LIST OF TASKS >>
• A. According to the devotional passage, why are those who are God's without reserve content in every state? Answer in one to three sentences.
• B. Reproduce the devotional passage word for word between "The land isn’t" and "down with lies.", inclusive.
• C. Translate this sentence from the devotional passage into Spanish: "The infant grows in this battle field and the front lines grow heavy and she retreats."

They who are God’s without reserve, are in every state content; for they will only what He wills, and desire to do for Him whatever He desires them to do; they strip themselves of everything, and in this nakedness find all things restored a hundredfold.
The land isn’t sown yet..Jeremiah 2:2
His are birthed into a battlefield..an unknown land. An infant. He’s given us all we need to live all neatly tucked in. The infant grows in this battle field and the front lines grow heavy and she retreats. The years pass in a blur of waging war. Sitting in foxholes made by her own hands. Watching those she loves fall by arrows aimed … seeing fetal curled life stopped for lack of hope… tongue cleaving to the the roofs of mouths for lack of water... harrowing cries of prisoners fingers blood dried wound tight around bars of cold steel. Wounds laid down with lies.

RECORDED DATA >>
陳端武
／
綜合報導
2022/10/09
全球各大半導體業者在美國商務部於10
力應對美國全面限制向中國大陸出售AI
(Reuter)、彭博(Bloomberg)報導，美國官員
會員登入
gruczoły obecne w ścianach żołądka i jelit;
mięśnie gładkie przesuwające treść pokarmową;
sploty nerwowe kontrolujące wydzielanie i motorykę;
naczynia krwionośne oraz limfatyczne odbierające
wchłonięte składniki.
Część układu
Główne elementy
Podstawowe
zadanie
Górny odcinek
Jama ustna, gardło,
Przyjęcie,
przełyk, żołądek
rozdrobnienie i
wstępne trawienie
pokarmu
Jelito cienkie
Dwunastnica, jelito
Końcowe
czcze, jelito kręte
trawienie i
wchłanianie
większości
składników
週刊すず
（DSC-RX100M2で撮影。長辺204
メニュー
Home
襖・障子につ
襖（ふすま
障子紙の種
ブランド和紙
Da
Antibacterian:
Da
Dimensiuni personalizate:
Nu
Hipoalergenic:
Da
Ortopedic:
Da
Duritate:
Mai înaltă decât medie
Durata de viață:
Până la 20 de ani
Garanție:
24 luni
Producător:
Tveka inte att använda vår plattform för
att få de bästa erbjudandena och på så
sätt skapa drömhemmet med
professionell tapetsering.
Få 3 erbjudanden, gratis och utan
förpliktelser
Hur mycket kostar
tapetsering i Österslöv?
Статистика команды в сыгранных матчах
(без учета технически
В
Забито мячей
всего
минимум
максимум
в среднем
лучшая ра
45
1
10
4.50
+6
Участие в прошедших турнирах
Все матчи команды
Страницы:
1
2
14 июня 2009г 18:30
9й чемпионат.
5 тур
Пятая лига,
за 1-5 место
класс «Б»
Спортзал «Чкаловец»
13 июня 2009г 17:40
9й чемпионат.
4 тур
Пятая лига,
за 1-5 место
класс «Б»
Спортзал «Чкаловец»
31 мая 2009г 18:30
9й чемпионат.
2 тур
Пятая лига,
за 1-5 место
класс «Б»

PROBLEM SOLUTIONS >>
• A. They are content because they will only what God wills and want to do whatever He wants them to do. Having stripped themselves of everything, they find all things restored a hundredfold.

• B.
The land isn’t sown yet..Jeremiah 2:2
His are birthed into a battlefield..an unknown land. An infant. He’s given us all we need to live all neatly tucked in. The infant grows in this battle field and the front lines grow heavy and she retreats. The years pass in a blur of waging war. Sitting in foxholes made by her own hands. Watching those she loves fall by arrows aimed … seeing fetal curled life stopped for lack of hope… tongue cleaving to the the roofs of mouths for lack of water... harrowing cries of prisoners fingers blood dried wound tight around bars of cold steel. Wounds laid down with lies.

• C. La niña crece en este campo de batalla y las líneas del frente se vuelven pesadas y ella se retira.